The rare sequences identified by the machine learning system serve as a successful demonstration and set the stage for other uses of machine learning and other AI technologies in biology.
“In everyday life, people are finding new applications for AI tools such as ChatGPT. Here, we’ve demonstrated the use of AI for the design of customized DNA elements in gene activation.
“This method should have practical applications in biotechnology and biomedical research,” said Kadonaga.
“More broadly, biologists are probably at the very beginning of tapping into the power of AI technology.”

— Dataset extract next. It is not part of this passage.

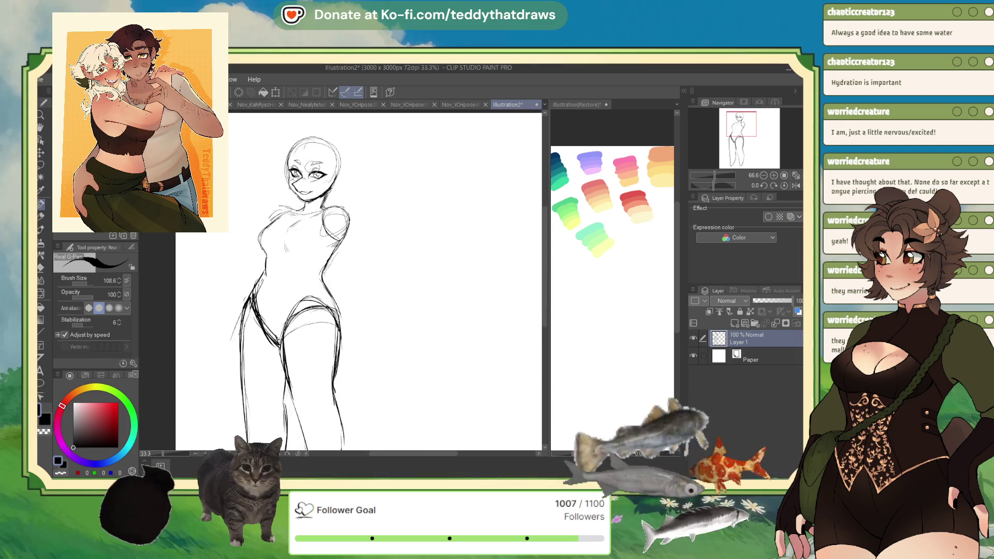
Step: In mirrored view, add a left-hip line and draw the tail's tip, outer and upper curves
key(c)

About this artificial intelligence and genetics research news
Author: Mario Aguilera
Contact: Mario Aguilera – UCSD
Image: The image is credited to Neuroscience News
Original Research: Closed access.
“Analysis of the Drosophila and human DPR elements reveals a distinct human variant whose specificity can be enhanced by machine learning” by James T. Kadonaga et al. Genes & Development
Analysis of the Drosophila and human DPR elements reveals a distinct human variant whose specificity can be enhanced by machine learning
The RNA polymerase II core promoter is the site of convergence of the signals that lead to the initiation of transcription. Here, we performed a comparative analysis of the downstream core promoter region (DPR) in Drosophila and humans by using machine learning.
These studies revealed a distinct human-specific version of the DPR and led to the use of machine learning models for the identification of synthetic extreme DPR motifs with specificity for human transcription factors relative to Drosophila factors and vice versa.
More generally, machine learning models could similarly be used to design synthetic DNA elements with customized functional properties.